Originally I just wanted to do a map of: Nova Scotia+New England = New Britain and do a New Brexit story about that. So I looked at how well Trump and Harper did in the recent elections (they got 35.8%) - and prepared to do a universal swing from that and then calculate the ridings and the towns (which I started doing) - before I realized there isn't any map that combines the two at the same level of detail (and I tried and it got hideous) - so I scrapped the maritimes and just went with New England - and originally I was just going to post this with description in the wikiboxes thread until the parallelism got entirely too long.

Just to summarize for people who maybe didn't catch everything,

New England ~ Britain
Green Mountains ~ Scotland
Boston ~ London
Articles of Confederation ~ E.U.

Federalists ~ Conservatives
Progressives ~ Labour
Whigs ~ Lib Dems

Charlie Baker ~ David Cameron
Bernie Sanders ~ Jeremy Corbyn
Lincoln Chafee ~ Tim Farron
Chellis Glendinning ~ Nicola Sturgeon
Jill Stein ~ Caroline Lucas

New York ~ France
Pennsylvania ~ Germany
South ~ Eastern Europe
Texas ~ Russia
[Old Northwest ~ Scandinavia although I never worked this in there]

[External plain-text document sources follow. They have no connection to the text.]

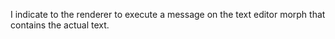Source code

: I indicate to the renderer to execute a message on the text editor morph that contains the actual text.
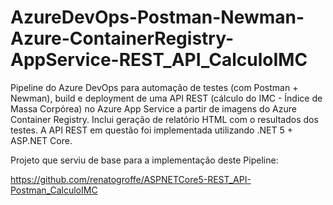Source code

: # AzureDevOps-Postman-Newman-Azure-ContainerRegistry-AppService-REST_API_CalculoIMC
Pipeline do Azure DevOps para automação de testes (com Postman + Newman), build e deployment de uma API REST (cálculo do IMC - Índice de Massa Corpórea) no Azure App Service a partir de imagens do Azure Container Registry. Inclui geração de relatório HTML com o resultados dos testes. A API REST em questão foi implementada utilizando .NET 5 + ASP.NET Core.

Projeto que serviu de base para a implementação deste Pipeline:

https://github.com/renatogroffe/ASPNETCore5-REST_API-Postman_CalculoIMC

Allyson Schwartz ~ Angela Merkel
Dan Cantor ~ Francois Hollande

Etc. etc. if people have any questions
Thanks! Anything you liked especially?

The concept itself.

The concept of the US that still follows the Articles of Confederation developing into a EU-like structure is something that is discussed periodically on the board, but this is the first time I've seen it actually used in a TL.
There must be a bunch of jokes ITTL on how one of the most anti-Southern immigration politicians has a name which is so similar to that of a prominent Southern historical figure.